Montag, 11. Juli 2011

Biogetreide: Karten neu gemischt





Das Chaos der vergangenen Jahre auf dem Markt für Biogetreide hinterließ Opfer - nicht nur Bauern zählen dazu. Auch Werner Lampert geriet mit "zurück zum Ursprung" in die Bredouille.

HANS GMEINER Salzburg (SN). Auf dem heimischen Biogetreidemarkt geht es wieder einmal rund. Nach dem endgültigen Straucheln der Agentur für Biogetreide, dem einstmals größten Vermarkter in Österreich, der vor einem Monat Konkurs anmeldete, zog nun kurz vor der Ernte auch die Bio-Qualitätsgetreide (BQG) die Notbremse.

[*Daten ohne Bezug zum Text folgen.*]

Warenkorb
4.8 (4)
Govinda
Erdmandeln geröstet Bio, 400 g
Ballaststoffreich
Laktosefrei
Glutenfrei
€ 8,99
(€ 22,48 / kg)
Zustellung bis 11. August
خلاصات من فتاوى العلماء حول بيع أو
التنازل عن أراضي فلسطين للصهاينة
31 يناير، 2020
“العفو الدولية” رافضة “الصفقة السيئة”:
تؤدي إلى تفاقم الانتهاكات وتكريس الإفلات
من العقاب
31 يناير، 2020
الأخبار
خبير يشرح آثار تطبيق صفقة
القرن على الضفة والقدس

Diese Gesellschaft, die mehrheitlich den Bio-Austria-Landesverbänden Niederösterreich und Burgenland gehört, war in die Geschäfte der Agentur für Biogetreide eingetreten. Ohne Erfolg. Die BQG wird heuer kein Getreide mehr übernehmen, sondern sich aus dem Geschäft zurückziehen.

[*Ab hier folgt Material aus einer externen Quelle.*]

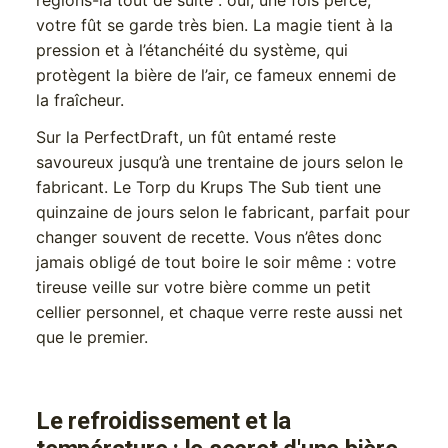
réglons-la tout de suite : oui, une fois percé,
votre fût se garde très bien. La magie tient à la
pression et à l’étanchéité du système, qui
protègent la bière de l’air, ce fameux ennemi de
la fraîcheur.
Sur la PerfectDraft, un fût entamé reste
savoureux jusqu’à une trentaine de jours selon le
fabricant. Le Torp du Krups The Sub tient une
quinzaine de jours selon le fabricant, parfait pour
changer souvent de recette. Vous n’êtes donc
jamais obligé de tout boire le soir même : votre
tireuse veille sur votre bière comme un petit
cellier personnel, et chaque verre reste aussi net
que le premier.
Le refroidissement et la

Damit werden die Karten auf dem rund 200.000 Tonnen großen Markt unmittelbar vor der heurigen Ernte neu gemischt. Neuer großer Player neben der Crop Control, einer Tochter der saatbaulinz, und dem burgenländischen Händler Pinczker, ist die Raiffeisen Ware Austria (RWA). Die neu gegründete Tochtergesellschaft Biogetreide Austria (BGA) kauft über die Lagerhäuser heuer erstmals Biogetreide auf. Diese drei Unternehmen werden sich, so rechnet man in der Branche, rund 75 Prozent des Markts teilen.

Die Agentur für Biogetreide und die BQG hinterließen einen Scherbenhaufen. Nicht nur, dass sich viele Bauern kurzfristig neue Abnehmer suchen müssen, sie müssen sich auch noch mit mageren Preisen für die vorjährige Ernte zufrieden geben. Bei Biobrotgetreide kamen die BQG-Lieferanten nach einer späten Nachzahlung letztendlich auf einen Preis von rund 220 Euro pro Tonne. Das war nicht mehr, als auch für konventionell erzeugte Ware gezahlt wurde.

Aber nicht nur Bauern zahlten drauf. So ist dem Vernehmen nach etwa auch bei Werner Lampert und seinem "zurück zum Ursprung"-Programm für den Discounter Hofer Feuer am Dach. "Nach dem Rückzug der BQG, die ihm bisher über die BQG-Mutter Agricultura, eine PR-Gesellschaft, das Getreide lieferte, steht er nun ohne Vertragsbauern und ohne Versorgungsstrukturen für das kommende Jahr da", heißt es in der Branche.

Genau das aber war bisher eine der zentralen Säulen des "zurück zum Ursprung"-Konzepts. Dort stehen die Bauern als Persönlichkeiten, die Vertrauen schaffen sollen, im Mittelpunkt. Lamperts ganzer Stolz war bisher, dass die Herkunft des Getreides bei jedem einzelnen Stück Gebäck bis hin zu den Adressen samt Fotos der Bauern, die das Getreide dafür lieferten, per Internetcode nachvollziehbar gemacht wurde.

Die Branche schaut Lampert, der für die "Salzburger Nachrichten" nicht erreichbar war, genau auf die Finger. "Nun muss er in kurzer Zeit alles neu organisieren", heißt es mit einem Anflug von Schadenfreude. "Jetzt braucht er neue Vertragsbauern, muss die aufwendigen und personenorientierten Marketingmaßnahmen neu aufstellen und entsprechende neue Versorgungsstrukturen aufbauen", heißt es in der Branche. "Wir sind gespannt, wie er das hinbringt."

Laut Branchenkennern geht es dabei um ein jährliches Volumen von rund 8000 Tonnen Biobrotgetreide und 6000 Tonnen Biofuttergetreide.

Dem Vernehmen nach hat Lampert in den vergangenen Wochen nicht weniger als fünf Unternehmen mit der Aufbringung von Biogetreide für das kommende Jahr beauftragt. Dazu gehören die Raiffeisen Ware Austria genauso wie der Futtermittelhersteller Vitakorn, bisher Gesellschafter der Agentur für Biogetreide, oder die Mauthner-Gruppe, einer der größten privaten Landesproduktenhändler Österreichs.